Text passage:
»»
Skip to main content
DeepInfra exposes an Anthropic-compatible Messages API. This means tools that target the Anthropic API — Claude Code, the Anthropic Python and TypeScript SDKs, and any framework with an Anthropic adapter — can point at DeepInfra and use open-source models.

Endpoint

https://api.deepinfra.com/anthropic
Two endpoints are available:
EndpointDescription
POST /anthropic/v1/messagesCreate a message (chat completion)
POST /anthropic/v1/messages/count_tokensCount tokens for a message request

Authentication

Both standard Anthropic authentication methods are supported:
HeaderExample
AuthorizationBearer $DEEPINFRA_TOKEN
x-api-key$DEEPINFRA_TOKEN
You can also pass anthropic-version and anthropic-beta headers as needed.
««
Material supplied:
»»
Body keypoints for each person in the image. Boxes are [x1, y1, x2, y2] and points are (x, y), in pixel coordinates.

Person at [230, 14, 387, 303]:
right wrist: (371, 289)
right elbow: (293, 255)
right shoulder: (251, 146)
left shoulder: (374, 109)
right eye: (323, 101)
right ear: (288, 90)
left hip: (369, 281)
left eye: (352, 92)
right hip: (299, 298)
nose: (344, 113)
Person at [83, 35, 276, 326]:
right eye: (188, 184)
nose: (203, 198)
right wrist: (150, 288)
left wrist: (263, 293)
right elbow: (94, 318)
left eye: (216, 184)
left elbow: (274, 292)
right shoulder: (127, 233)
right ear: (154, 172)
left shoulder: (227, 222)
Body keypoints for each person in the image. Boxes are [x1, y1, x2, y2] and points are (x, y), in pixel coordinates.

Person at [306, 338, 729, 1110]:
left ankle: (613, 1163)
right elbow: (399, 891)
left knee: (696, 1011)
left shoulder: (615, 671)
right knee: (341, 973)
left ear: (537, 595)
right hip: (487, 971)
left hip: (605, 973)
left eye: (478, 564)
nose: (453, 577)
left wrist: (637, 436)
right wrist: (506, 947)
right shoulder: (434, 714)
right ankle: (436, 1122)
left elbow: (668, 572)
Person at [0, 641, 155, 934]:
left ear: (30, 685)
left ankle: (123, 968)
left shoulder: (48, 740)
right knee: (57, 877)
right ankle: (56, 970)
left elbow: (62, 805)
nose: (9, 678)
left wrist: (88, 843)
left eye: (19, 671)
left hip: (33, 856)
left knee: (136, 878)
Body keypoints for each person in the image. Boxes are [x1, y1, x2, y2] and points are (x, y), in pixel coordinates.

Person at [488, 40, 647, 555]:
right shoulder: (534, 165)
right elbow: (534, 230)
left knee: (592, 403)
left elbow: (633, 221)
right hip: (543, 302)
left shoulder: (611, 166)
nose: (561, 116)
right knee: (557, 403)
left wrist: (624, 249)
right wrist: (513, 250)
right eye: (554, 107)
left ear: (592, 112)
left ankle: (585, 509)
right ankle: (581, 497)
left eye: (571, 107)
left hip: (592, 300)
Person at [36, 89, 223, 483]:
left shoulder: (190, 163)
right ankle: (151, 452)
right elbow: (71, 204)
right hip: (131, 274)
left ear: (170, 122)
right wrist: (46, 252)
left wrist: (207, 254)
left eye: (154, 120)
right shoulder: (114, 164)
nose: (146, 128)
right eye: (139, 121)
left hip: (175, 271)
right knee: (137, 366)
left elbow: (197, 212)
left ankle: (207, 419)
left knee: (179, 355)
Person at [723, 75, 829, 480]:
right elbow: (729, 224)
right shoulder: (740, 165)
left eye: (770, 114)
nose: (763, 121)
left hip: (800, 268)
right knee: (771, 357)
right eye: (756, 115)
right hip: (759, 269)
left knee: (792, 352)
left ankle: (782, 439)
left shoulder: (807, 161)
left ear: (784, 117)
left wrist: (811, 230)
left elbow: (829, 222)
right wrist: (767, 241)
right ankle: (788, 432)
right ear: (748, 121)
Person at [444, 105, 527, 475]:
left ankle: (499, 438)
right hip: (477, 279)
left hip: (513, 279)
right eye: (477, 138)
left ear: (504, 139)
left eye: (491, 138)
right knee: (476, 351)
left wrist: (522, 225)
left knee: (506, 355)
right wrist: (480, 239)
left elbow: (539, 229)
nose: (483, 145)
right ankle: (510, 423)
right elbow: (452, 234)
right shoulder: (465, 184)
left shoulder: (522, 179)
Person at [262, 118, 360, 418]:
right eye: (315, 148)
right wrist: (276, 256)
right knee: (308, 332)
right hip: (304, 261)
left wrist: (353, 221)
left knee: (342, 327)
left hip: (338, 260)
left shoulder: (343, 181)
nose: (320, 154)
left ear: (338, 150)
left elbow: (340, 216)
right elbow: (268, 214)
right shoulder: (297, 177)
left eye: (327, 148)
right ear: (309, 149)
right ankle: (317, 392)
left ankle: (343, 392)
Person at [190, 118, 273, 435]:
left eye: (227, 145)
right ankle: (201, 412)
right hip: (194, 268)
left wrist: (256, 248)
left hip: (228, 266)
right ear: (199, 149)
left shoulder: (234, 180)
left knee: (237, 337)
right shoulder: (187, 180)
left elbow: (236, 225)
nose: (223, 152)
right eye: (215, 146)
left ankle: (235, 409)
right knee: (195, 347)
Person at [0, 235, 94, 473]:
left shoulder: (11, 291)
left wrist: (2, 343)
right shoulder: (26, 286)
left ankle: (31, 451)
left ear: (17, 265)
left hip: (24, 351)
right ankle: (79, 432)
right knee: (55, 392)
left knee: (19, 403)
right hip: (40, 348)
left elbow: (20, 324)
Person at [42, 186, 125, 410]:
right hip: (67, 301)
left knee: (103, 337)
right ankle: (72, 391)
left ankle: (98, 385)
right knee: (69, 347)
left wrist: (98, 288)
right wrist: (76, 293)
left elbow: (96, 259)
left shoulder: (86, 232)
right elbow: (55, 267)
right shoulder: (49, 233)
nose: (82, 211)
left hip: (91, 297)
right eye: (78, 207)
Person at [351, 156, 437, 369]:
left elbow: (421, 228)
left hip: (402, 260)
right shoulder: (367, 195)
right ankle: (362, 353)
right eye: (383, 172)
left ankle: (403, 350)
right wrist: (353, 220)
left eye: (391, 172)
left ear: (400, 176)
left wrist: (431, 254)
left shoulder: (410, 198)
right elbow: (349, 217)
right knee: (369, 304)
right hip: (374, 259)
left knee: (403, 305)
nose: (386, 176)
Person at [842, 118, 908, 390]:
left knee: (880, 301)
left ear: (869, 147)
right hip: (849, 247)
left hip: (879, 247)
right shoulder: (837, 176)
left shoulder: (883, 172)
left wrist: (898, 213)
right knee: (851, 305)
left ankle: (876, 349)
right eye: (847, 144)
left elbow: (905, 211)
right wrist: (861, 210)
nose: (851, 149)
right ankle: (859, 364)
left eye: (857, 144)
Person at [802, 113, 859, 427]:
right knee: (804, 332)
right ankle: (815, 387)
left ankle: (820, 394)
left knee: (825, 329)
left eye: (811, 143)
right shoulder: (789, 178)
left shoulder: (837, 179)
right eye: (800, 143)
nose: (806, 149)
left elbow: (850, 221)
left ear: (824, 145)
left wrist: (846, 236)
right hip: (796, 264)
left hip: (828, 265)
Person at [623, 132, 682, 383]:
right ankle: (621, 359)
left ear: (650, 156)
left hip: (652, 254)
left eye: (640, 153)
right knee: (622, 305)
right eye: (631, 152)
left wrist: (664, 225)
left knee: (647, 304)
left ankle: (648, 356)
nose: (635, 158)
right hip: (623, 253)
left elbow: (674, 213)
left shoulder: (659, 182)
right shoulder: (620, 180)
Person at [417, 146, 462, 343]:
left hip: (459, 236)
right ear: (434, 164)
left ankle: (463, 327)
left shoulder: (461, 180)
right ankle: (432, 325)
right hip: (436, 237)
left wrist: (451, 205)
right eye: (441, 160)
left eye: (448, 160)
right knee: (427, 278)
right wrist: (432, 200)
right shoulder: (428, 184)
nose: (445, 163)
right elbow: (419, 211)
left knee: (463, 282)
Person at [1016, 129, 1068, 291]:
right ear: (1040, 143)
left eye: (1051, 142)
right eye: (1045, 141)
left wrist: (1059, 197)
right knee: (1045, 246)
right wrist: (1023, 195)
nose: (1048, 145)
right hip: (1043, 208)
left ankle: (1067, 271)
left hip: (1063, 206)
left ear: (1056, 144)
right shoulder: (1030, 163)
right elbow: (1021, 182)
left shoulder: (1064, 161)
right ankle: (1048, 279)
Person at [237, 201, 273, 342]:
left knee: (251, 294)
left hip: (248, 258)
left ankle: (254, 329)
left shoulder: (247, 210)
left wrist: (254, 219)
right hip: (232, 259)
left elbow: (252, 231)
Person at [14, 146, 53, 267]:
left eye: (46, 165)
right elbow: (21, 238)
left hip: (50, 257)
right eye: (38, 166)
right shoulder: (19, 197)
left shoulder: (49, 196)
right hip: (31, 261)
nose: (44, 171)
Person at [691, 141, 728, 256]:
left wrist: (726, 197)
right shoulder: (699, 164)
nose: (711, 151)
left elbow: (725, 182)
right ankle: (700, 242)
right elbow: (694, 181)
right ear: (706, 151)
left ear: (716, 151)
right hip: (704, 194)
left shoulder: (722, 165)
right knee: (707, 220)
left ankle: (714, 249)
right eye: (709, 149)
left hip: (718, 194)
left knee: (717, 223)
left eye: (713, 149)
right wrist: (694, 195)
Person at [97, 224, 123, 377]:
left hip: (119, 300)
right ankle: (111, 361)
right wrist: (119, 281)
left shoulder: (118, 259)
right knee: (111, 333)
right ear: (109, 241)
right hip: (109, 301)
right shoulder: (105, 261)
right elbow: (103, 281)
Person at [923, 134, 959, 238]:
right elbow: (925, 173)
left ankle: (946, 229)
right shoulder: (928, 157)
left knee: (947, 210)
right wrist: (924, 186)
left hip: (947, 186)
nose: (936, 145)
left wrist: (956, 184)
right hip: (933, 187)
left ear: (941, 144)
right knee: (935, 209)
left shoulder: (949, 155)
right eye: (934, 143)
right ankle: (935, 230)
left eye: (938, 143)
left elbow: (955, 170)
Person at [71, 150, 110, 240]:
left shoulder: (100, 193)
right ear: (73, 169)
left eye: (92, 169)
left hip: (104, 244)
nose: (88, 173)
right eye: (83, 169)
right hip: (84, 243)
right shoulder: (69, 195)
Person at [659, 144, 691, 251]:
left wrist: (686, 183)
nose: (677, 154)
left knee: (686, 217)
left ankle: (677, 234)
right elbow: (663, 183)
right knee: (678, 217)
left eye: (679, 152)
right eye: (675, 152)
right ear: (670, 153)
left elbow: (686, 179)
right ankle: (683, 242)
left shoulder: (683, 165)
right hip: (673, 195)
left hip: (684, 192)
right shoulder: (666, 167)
««
Exercise requirements: Continue the documentation on DeepInfra's Anthropic-compatible Messages API, starting after its last sentence about the anthropic-version and anthropic-beta headers.

Result for this task:
Using the Anthropic SDK

pip install anthropic
import anthropic

client = anthropic.Anthropic(
    base_url="https://api.deepinfra.com/anthropic",
    api_key="$DEEPINFRA_TOKEN",
)

message = client.messages.create(
    model="deepseek-ai/DeepSeek-V3",
    max_tokens=1024,
    messages=[
        {"role": "user", "content": "Hello!"}
    ],
)

print(message.content[0].text)

Using with Claude Code

Claude Code can use DeepInfra as its backend. To keep your normal Claude Code setup untouched, add a dedicated shell function to your ~/.bashrc or ~/.zshrc:
deepinfra() {
  export ANTHROPIC_BASE_URL=https://api.deepinfra.com/anthropic
  export ANTHROPIC_AUTH_TOKEN=$DEEPINFRA_TOKEN
  export ANTHROPIC_MODEL=deepseek-ai/DeepSeek-V3.1-Terminus
  export ANTHROPIC_SMALL_FAST_MODEL=Qwen/Qwen3-30B-A3B
  export CLAUDE_CODE_MAX_OUTPUT_TOKENS=16384
  claude "$@"
}
Then run deepinfra instead of claude to launch Claude Code via DeepInfra. Your regular claude command stays unchanged.
ANTHROPIC_SMALL_FAST_MODEL is used for lightweight tasks like tab completions and commit messages. Pick a fast, cheap model here to keep costs low.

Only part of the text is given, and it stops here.